One more thing that is a little confusing to me in the documentation. This section (https://docs.nvidia.com/deeplearning/frameworks/tf-trt-user-guide/index.html#cache-var) is talking about reusing engine when the input batch is smaller than the engine batch size.

In this case do I have to pad my input batch to be the same as engine batch? I tried feeding the graph with smaller batch size inputs, but it raise an ValueError saying that input shape does not match.

Sorry my bad, just some stupid typo in my testing code. There is no need to pad your input when input batch <= engine batch size. When input has an larger batch size, trt will fall back to the original tf graph.

Hi,

Two possible cases:

  • is_dynamic_op is true
        In this case the batch size is determined by input shapes during execution.
        An engine can be reused for a new input, if input batch size is less than or equal to engine batch size and other non-batch dimension match for new input.
        Otherwise based on the maximum_cached_engines value either additional new engine will be created or engine will be recreated for new input.
  • is_dynamic_op is false
        In this case “max_batch_size” param will define the max allowed input batch size. By default max_batch_size value is 1.
        If input batch size is less than or equal to max_batch_size and other non-batch dimension match for new input, generated engine can be reused.

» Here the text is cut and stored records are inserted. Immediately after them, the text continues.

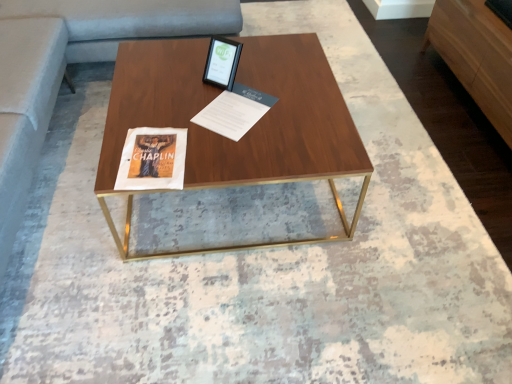
Question: From the image's perspective, is white paper at center positioned above or below light brown wood dresser at right?

Choices:
 (A) above
 (B) below

Answer: (B)

Question: Which is correct: white paper at center is inside light brown wood dresser at right, or outside of it?

Choices:
 (A) inside
 (B) outside

Answer: (B)

Question: Which object is positioned closest to the walnut wood coffee table at center?

Choices:
 (A) light brown wood dresser at right
 (B) matte black tablet at upper center
 (C) white paper at center

Answer: (C)

Question: Estimate the real-world distances between objects in this image. Which object is closer to the walnut wood coffee table at center?

Choices:
 (A) white paper at center
 (B) matte black tablet at upper center
 (C) light brown wood dresser at right

Answer: (A)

In your case could you please check following this:
    - Other non-batch input dimension match for new input.
    - max_batch_size values is greater than or equal to input batch size. (Engine batch size is greater than or equal to input batch size)
    
Thanks

Thanks for your help!

Hi,

Related to this problem, I’m currently trying to get the current workflow working:

  1. Train a model in Tensorflow 2.0
  2. Convert a SavedModel to a serialized TensorRT engine with TF-TRT
  3. Deserialize the engine with the TensorRT API

So far, I’m stuck at step 2.

Since the training is done with TensorFlow 2.0, TrtGraphConverterV2 [1] should be used.

However, as opposed to using TrtGraphConverter or create_inference_graph (for SavedModels trained with TF1), TrtGraphConverterV2 returns a function and not the graph itself. So serializing the model as per [2] does not work.

So, my question is then: What is the intended workflow for serializing graphs converted with TrtGraphConverterV2 into TensorRT engines that can be deserialized with the TensorRT API?

[1]: https://github.com/tensorflow/tensorflow/blob/3bdf127fbb0ee3345099393bb957f3dc12c2ea88/tensorflow/python/compiler/tensorrt/trt_convert.py#L781
[2]: https://docs.nvidia.com/deeplearning/frameworks/tf-trt-user-guide/index.html#tensorrt-plan

1 Like

+1

+1

+1

Is there already a fix for this? I’m struggling with the same problem.
The TF-TRT model is faster then the simply-converted TRT model, but I can’t afford the RAM needed to load TF, so building the ICudaEngine from the TF-TRT model would be great.